How is a straight line/straight curve defined (in contexts where it is meaningful) ?

I am trying to wrap my mind around this concept, but I can't understand it at all : how is straight-ness defined? is it defined ? or should I take it as an axiom, or just think about it at an intuitive level and say "a straight line is something that looks like this _____________" ?

To clear things up a bit : is there a concrete synthetic definition of straightness that precisely describes something which looks like this ____ (beyond the circular attempts of algebraic/analytic geometry) ?

2. May 27, 2010

### eok20

If you just care about Euclidean space, you can define a straight line to be the set of all points u+tv where u and v are vectors and t ranges over some interval on the real line.

Another description (which generalizes arbitrary spaces with a metric) is that a curve between two points is "straight" if its length is minimal among all curves that connect the two points.

3. May 28, 2010

### tauon

but going that way, that vector equation "is" a straight line if we draw it in a system formed by some perpendicular "straight" lines... like I said, using algebraic geometry seems a little like going in circles to me... that equation doesn't characterize straightness, only some abstract 1-dimensional affine plane corresponding to a certain vector space...

yeah, but which metric of which space... and on this side we again return to the same issue as above: you need to represent that curve inside a system formed by perpendicular straight lines to get what we want... not to mention that it's again a pretty detached and abstract notion.

I'm interested about this thing at an elementary level of sorts... we use "straight" lines all the time in math(geometry) but I never read anywhere about a definition for "straight" line...

sorry if I'm being a pain in the ***.

4. May 28, 2010

### eok20

I think your issue is in going from mathematics to a pictorial representation.
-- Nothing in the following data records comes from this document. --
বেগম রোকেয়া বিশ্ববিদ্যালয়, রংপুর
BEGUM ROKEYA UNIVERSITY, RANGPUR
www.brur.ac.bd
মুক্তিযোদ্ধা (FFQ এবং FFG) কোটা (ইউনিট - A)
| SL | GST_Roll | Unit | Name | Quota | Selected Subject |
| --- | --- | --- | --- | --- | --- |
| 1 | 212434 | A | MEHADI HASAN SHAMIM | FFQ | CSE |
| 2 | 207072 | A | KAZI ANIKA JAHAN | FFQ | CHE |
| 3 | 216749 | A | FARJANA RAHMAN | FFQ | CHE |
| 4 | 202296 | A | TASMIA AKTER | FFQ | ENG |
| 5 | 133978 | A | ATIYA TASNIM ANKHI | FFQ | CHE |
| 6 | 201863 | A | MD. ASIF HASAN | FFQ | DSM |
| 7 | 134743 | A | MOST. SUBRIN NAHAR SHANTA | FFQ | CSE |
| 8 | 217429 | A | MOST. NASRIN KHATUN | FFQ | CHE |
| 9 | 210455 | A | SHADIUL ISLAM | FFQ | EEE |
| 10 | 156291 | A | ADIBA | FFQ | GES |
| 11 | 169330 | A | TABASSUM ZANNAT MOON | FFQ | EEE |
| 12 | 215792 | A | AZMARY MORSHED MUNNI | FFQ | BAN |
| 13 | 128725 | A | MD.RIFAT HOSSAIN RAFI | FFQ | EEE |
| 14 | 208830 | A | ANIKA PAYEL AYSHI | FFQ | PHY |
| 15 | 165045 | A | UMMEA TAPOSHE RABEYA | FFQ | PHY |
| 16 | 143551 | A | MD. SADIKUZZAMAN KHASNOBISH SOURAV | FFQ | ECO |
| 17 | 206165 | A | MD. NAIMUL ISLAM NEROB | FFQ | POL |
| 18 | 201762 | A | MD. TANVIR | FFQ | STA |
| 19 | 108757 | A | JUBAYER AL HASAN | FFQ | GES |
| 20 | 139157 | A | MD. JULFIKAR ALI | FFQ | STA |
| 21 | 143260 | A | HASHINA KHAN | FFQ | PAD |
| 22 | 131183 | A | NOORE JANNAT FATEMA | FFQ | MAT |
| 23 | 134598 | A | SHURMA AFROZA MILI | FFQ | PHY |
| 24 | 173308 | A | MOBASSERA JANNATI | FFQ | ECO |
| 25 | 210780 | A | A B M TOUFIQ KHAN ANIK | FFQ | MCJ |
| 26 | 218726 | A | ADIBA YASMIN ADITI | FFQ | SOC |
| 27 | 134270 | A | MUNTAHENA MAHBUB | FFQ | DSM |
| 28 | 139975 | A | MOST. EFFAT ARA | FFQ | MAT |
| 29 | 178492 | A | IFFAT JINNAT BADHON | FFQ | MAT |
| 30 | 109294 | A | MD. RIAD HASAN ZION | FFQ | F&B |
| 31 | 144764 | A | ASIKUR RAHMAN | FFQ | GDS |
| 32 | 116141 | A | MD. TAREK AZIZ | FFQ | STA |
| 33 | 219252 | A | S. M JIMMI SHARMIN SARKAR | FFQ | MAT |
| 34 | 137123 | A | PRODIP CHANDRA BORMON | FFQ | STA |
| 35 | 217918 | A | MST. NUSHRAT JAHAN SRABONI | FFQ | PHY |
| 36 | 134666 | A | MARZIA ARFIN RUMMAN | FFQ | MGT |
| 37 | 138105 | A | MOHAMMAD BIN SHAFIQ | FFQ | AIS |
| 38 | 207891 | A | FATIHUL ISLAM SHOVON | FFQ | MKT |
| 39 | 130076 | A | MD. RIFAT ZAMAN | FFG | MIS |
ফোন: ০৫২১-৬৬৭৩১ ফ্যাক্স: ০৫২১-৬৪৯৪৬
Mathematically, I don't think there is anything vague in saying that a straight line in R^n (and we understand R^n as a topological vector space) is a set of points of the form u + tv. This agrees with our intuitive understanding: if we think of R^n as having coordinate axes formed by straight lines (they don't even have to be perpendicular), and plot the points accordingly, we get something that looks like _____ . Of course, we could draw the coordinate axes in some weird way and what we would get wouldn't look like ____. But topologically, their the same, and if we introduce the metric dx_1^2+...+dx_n^2, curves of the form u + tv minimize distance.

5. May 28, 2010

### lavinia

I think historically the concept of straightness was taken to be intuitively obvious, something that we can see with our mind's eye. The same would be true of circular or any other geometric shape.
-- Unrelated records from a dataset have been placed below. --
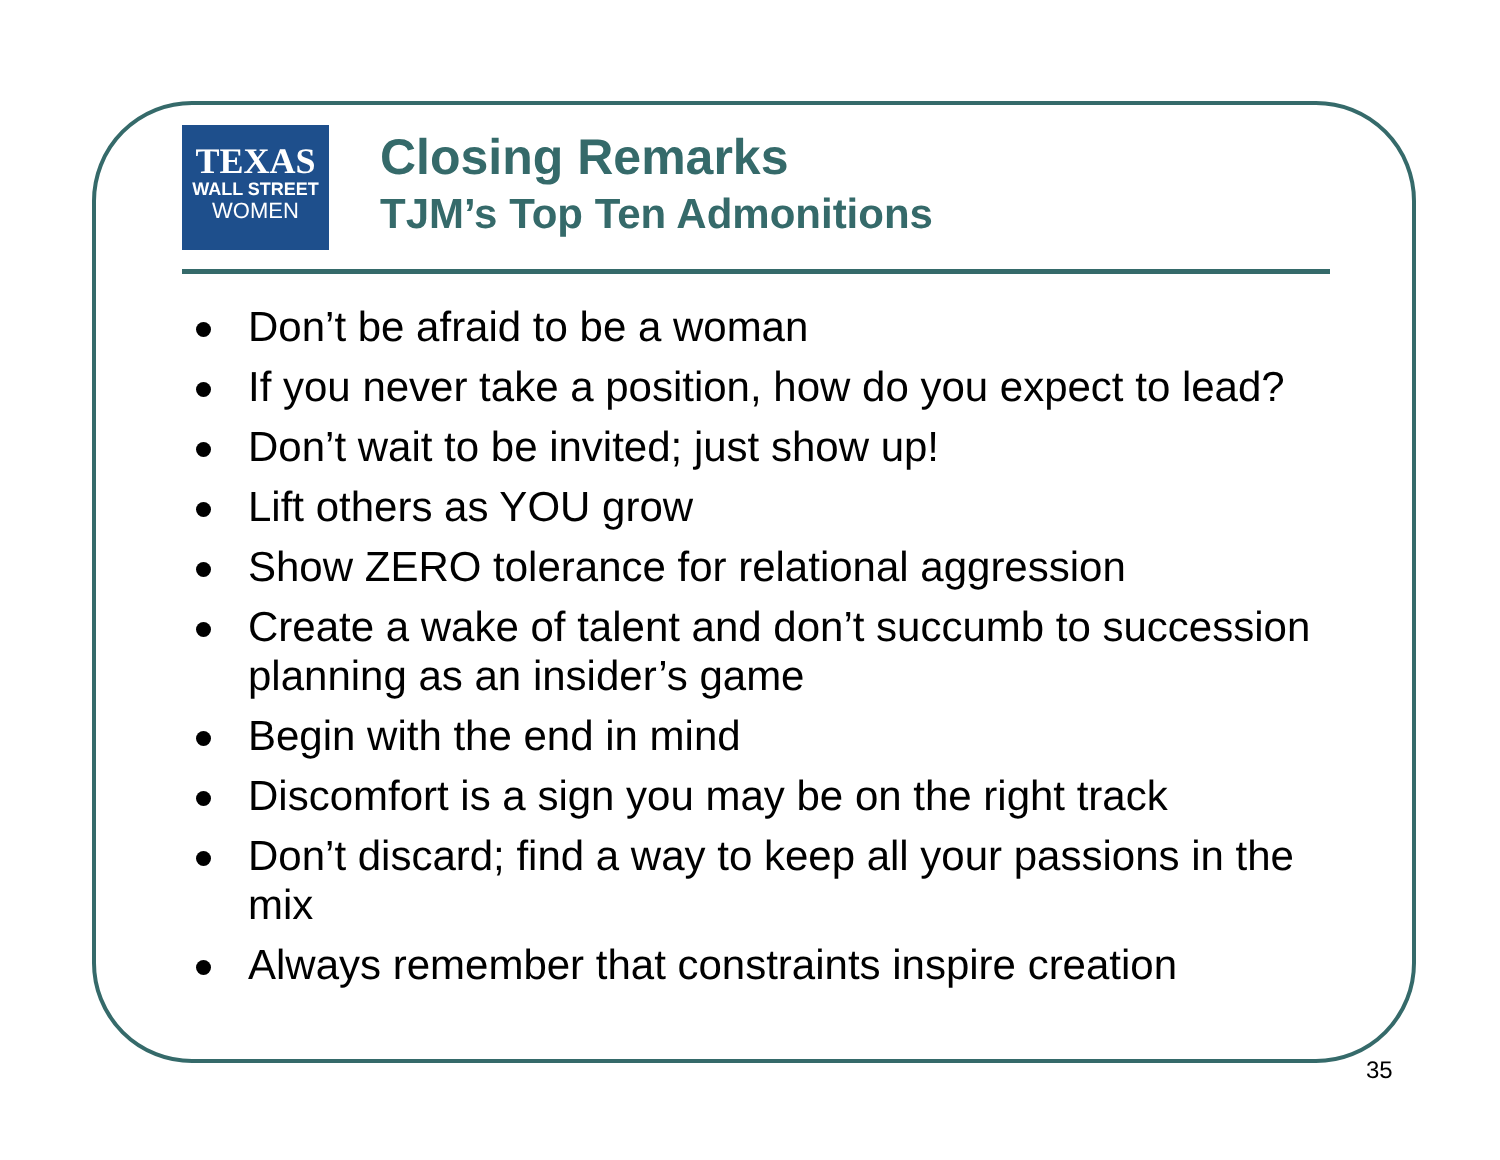TEXAS
WALL STREET
WOMEN
Closing Remarks
TJM’s Top Ten Admonitions
Don’t be afraid to be a woman
If you never take a position, how do you expect to lead?
Don’t wait to be invited; just show up!
Lift others as YOU grow
Show ZERO tolerance for relational aggression
Create a wake of talent and don’t succumb to succession planning as an insider’s game
Begin with the end in mind
Discomfort is a sign you may be on the right track
Don’t discard; find a way to keep all your passions in the mix
Always remember that constraints inspire creation
35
Mathematically, is was finally realized that a path "looks straight" if an object that moves along it at constant speed has no acceleration or what is the same physically, feels no forces.
This is the idea of a geodesic. The key insight is that geodesics may not actually be Euclidean straight lines but they still "look straight."

6. May 29, 2010

### jgm340

I think eok20 hit the nail on the head with this:

This notion of "straightness" relies only on a prior notion of "length". So, if you can assign a real number to each one-dimensional connected set of points, then you have enough to define straightness.

7. May 29, 2010

### some_dude

Curvature of metric spaces is defined: given a curve (a continuous function from an interval to a metric space X) $$\gamma : [a, b] \rightarrow X$$, choose some arbitrary $$p \in X$$ and choose two points $$x, y \in \mathbb{R}^n$$ that are the same distance from one another as $$\gamma(a)$$ and $$\gamma(b)$$.

Next choose a point $$p_0 \in \mathbb{R}^n$$ that is the same distance from each of $$x, y$$ as $$p$$ is from each of $$\gamma(a),\ \gamma(b)$$ respectively (i.e.,

$$\Vert x - p_0) \Vert = distance(\gamma(a),\ p)$$, and
$$\Vert y - p_0 \Vert = distance(\gamma(b),\ p)$$ ).
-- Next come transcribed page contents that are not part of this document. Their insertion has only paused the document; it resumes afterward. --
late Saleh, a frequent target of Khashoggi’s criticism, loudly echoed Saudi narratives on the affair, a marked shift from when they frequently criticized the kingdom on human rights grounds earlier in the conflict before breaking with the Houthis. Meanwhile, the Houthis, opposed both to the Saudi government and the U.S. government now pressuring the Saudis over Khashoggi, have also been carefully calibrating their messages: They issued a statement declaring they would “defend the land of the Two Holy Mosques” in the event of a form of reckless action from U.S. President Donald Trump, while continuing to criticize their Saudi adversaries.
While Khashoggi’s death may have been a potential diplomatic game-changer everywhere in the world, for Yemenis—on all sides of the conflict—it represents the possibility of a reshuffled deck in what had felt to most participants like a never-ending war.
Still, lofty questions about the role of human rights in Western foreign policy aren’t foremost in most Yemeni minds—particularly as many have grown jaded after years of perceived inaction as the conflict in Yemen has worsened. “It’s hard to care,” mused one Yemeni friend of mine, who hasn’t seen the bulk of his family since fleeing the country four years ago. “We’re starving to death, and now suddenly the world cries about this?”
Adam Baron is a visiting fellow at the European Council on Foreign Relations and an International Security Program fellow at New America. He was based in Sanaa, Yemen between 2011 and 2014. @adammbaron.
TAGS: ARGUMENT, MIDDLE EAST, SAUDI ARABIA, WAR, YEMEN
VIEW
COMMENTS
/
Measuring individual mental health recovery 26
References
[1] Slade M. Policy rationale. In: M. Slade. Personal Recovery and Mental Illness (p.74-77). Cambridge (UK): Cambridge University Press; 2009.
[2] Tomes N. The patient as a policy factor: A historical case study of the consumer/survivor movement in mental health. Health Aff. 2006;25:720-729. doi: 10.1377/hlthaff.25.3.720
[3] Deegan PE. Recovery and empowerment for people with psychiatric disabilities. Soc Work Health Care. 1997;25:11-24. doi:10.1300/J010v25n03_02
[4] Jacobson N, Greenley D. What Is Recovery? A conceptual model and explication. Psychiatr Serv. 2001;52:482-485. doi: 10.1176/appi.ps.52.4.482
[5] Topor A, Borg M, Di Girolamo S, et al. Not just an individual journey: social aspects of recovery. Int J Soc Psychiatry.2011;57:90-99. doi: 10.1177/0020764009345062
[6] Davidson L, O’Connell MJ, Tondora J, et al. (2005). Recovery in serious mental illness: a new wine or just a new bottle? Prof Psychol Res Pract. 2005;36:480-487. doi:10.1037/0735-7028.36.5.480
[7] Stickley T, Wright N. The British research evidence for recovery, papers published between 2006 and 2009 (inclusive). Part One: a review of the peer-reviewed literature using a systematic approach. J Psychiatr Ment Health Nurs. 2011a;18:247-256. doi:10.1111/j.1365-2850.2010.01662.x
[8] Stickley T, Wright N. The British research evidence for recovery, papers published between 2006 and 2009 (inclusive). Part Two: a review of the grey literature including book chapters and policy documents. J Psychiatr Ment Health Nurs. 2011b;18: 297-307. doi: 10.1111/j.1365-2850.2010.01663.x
Then you can consider points along the curve in the metric space and compare them to points along the straight line between the two points in Euclidean space to see how your curve compares.

A few more assumptions I left out are required (in particular about how $$\gamma$$ is parameterized, and the existence of the other points), but the gist of it is you can measure curvature in a general setting by comparing paths (particularly "shortest paths", but again that requires more assumptions) in said space to "similar" paths in Euclidean space. Try googling/looking up info about length spaces, comparison geometry and geodesics.

Last edited: May 29, 2010
8. May 31, 2010

### lavinia

not on the head. The reason is that a straight line does not need to be the shortest line. The idea of straightness is different - it is the idea of a geodesic.

Further, in some spaces there may be no shortest line between two points.

Mathematically, it is possible to define straightness without any notion of distance though in Levi Cevita connections, the connection is compatible with a Riemannian metric on the tangent space.